Figure 1. Evaluation and management of asymptomatic patients.
CMR: cardiac magnetic resonance imaging; ECG:electrocardiogram; EF: ejection fraction; PVC: premature ventricular contractions; RVOT: right ventricular outflow tract
Treatment
The management of PVCs is primarily guided by the patient’s symptoms. In asymptomatic cases, treatment may still be considered, particularly with the aim of reducing PVC burden in the hope of achieving favourable prognostic outcomes. If there are indications that lifestyle-related factors are contributing to the onset or exacerbation of PVCs —such as caffeinated beverages, inadequate sleep, or stress—the initial step should be to minimise or eliminate these triggers.
Beta-blockers (BB) are first-line drugs that can be used both in patients with and without structural heart disease and are particularly effective when PVCs are triggered by SNE-activation. Selective β1-receptor blockers, such as bisoprolol or metoprolol, should be preferred. If the effect from beta-blockers is insufficient despite an adequate dose, or the patient is experiencing side effects, a non-dihydropyridine calcium channel blocker (CCB), diltiazem or verapamil, can be used in patients without structural heart disease, especially in patients with fascicular PVCs. If treatment with BB and/or CCB does not yield success, the consideration of class I or III anti-arrhythmic drugs (AAD) becomes relevant.

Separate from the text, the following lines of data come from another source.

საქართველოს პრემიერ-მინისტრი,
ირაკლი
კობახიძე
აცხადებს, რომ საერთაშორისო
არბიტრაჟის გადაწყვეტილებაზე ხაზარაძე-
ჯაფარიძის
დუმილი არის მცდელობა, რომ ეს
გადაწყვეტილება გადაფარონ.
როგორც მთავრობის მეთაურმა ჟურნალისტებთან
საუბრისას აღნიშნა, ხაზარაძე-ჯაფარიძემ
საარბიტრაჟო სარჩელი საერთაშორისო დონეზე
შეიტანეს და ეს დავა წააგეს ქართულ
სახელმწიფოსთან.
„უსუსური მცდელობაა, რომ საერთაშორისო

These medications are potent but come with a potential pro-arrhythmic effect, necessitating follow-up by an experienced cardiologist. Importantly, there is no conclusive evidence supporting prognostic benefits from these drugs, which is why they are rarely used in asymptomatic cases. Class I-AAD drugs are often effective in reducing premature PVC burden, but they cannot be administered in the presence of structural heart disease. Additionally, treatment with class I-AAD drugs may require concurrent medication with BB. Among the class III-AADs, sotalol stands out due to its ability to block β-receptors and suitability for patients with ischaemic heart disease.
Catheter ablation (CA) serves as an effective alternative to pharmacological treatment, particularly in cases of monomorphic ectopy. It is recommended when medications are either ineffective, not well-tolerated, or not preferred by the patient. Notably, CA can even be considered as a first-line treatment for asymptomatic patients with left ventricular dysfunction caused by frequent premature ventricular contractions (PVCs). Despite its invasiveness, CA is a safe procedure with a low complication frequency. However, it is crucial to carefully weigh the risk of complications. While CA has demonstrated effectiveness, especially in EF recovery for patients with PVC-mediated cardiomyopathy, no impact on hard clinical endpoints has been conclusively established yet.
Other aspects
- In specific conditions, such as genetic diseases with a risk for activity-triggered PVCs or chronic ischaemic heart disease, participation in high-intensity exercise is not recommended. However, for individuals without these specific conditions, physical exercise as part of a healthy lifestyle should be encouraged.
- PVCs during pregnancy tend to increase towards the end of pregnancy and to diminish or disappear after childbirth. New-onset ventricular arrhythmia during pregnancy should prompt structural investigation. If indicated, metoprolol and bisoprolol can be used during pregnancy.
- Asymptomatic ventricular extrasystoles in athletes warrant specialised management, a topic not covered in this publication.